O investidor de home broker pode definir ainda o prazo para que essa ordem seja executada. Se for uma ordem de compra com preço abaixo do mercado, o aplicador pode, por exemplo, configurar o sistema para que ela permaneça no livro de ofertas até o fim do dia. Se o preço cair, ela será executada. Já se a ação continuar acima do valor programado, a ordem será cancelada.
Há, no entanto, investidores que deixam as ordens na fila por semanas, afirma um operador de uma corretora de varejo. É o que o mercado chama de VAC, sigla para “válida até o cancelamento”. Essa ordem na fila de espera é importante principalmente para os negócios com papéis de menor liquidez, cujos preços são expressos em centavos.
Se um papel é negociado a R$ 0,36, um investidor pode, por exemplo, colocar no sistema uma ordem de compra a R$ 0,35. Assim como ele, vários outros fazem o mesmo. A ordem do investidor, então, entra numa fila. “E o lugar que ela ocupa nessa fila faz bastante diferença; por isso, alguns investidores se mostraram bastante incomodados com o cancelamento das ordens”, conta um operador de ações de uma corretora de varejo.
Como os grandes bancos não costumam deixar ordens na fila, o cancelamento executado pela bolsa atingiu exatamente as ordens que foram agendadas pelos pequenos investidores. “A pane deve ter trazido impacto principalmente à pessoa física, que opera bastante dessa maneira”, diz outro operador.

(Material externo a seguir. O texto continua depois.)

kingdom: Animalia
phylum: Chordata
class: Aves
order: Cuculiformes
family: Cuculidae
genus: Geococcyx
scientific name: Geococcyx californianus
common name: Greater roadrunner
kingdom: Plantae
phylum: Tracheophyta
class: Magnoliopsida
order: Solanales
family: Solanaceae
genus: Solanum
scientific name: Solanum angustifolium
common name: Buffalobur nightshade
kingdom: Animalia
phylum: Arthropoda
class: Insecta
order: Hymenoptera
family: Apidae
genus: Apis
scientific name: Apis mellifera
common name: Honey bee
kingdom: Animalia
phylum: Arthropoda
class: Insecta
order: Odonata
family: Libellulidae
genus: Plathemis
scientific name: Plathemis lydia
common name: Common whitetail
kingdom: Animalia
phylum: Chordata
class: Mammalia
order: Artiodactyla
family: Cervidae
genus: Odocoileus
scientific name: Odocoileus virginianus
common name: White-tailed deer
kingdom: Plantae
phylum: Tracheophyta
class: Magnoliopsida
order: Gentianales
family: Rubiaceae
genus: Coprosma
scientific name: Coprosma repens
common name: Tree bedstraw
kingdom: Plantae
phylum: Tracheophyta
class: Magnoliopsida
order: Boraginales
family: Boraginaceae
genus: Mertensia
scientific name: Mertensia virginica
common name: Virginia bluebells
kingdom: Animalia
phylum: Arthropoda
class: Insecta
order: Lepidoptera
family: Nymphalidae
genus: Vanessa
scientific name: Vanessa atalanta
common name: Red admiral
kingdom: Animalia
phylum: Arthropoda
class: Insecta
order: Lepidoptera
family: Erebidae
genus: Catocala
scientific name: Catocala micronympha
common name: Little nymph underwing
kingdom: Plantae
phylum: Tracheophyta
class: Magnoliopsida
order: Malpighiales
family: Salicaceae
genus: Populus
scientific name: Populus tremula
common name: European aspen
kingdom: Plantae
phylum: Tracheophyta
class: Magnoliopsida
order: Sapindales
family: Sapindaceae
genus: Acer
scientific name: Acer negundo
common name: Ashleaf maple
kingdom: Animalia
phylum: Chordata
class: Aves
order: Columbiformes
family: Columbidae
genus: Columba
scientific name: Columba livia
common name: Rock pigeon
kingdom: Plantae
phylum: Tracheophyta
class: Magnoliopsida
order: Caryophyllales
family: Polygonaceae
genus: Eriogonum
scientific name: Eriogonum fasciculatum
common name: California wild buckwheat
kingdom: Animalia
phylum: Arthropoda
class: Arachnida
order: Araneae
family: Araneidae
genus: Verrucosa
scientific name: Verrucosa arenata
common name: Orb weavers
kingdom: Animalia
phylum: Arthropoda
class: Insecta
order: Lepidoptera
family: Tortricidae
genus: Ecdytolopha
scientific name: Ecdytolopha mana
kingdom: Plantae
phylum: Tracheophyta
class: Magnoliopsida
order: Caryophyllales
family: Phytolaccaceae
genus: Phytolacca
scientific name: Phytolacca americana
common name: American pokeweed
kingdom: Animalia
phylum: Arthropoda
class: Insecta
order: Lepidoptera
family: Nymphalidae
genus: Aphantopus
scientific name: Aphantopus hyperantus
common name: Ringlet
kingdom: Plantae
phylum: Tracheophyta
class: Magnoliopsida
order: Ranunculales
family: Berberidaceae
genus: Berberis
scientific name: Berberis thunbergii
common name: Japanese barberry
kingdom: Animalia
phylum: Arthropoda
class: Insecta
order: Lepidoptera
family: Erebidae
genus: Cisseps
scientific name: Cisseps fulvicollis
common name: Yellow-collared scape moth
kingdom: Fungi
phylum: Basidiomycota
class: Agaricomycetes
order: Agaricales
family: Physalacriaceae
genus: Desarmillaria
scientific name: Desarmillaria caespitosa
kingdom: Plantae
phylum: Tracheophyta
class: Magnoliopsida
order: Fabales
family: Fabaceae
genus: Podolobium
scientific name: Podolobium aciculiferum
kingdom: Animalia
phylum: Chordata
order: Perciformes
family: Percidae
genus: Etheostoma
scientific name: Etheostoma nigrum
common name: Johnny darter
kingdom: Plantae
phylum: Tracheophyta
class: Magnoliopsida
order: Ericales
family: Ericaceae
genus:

Não é a primeira vez que uma pane pega de surpresa os investidores. Em junho de 2010, houve uma falha operacional que paralisou as negociações com derivativos por pelo menos uma hora. Anos antes, em 2007, houve uma pane durante o lançamento de ações da então BM&F na bolsa. O excesso de negócios na abertura do pregão fez com que o sistema não aguentasse e travasse para a compra e a venda do papel. Com isso, quem estava negociando naquele período não conseguiu completar suas operações.